#### Records drawn from a dataset

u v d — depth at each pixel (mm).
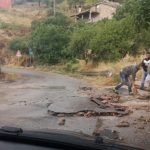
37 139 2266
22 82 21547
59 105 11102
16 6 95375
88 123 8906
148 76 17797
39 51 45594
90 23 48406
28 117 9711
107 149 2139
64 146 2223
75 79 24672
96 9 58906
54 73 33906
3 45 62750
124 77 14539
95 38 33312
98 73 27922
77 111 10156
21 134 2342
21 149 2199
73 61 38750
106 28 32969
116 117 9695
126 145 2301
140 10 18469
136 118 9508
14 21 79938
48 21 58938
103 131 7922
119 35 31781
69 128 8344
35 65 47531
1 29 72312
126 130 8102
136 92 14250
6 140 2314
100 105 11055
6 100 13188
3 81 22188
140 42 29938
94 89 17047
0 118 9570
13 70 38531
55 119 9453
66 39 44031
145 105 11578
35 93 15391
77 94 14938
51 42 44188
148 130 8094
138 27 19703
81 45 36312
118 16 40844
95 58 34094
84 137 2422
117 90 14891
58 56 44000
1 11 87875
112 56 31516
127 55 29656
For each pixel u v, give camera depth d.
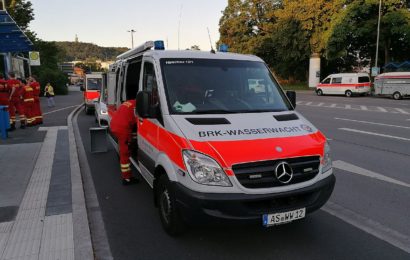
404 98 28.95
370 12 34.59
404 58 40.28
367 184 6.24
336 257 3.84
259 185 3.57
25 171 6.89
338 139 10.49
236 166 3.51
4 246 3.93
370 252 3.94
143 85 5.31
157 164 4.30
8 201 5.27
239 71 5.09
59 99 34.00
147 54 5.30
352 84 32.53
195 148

#### What this task involves
Go over the records above and tally the lines with the word "each" in them. Give the number alone.

#### Solution
2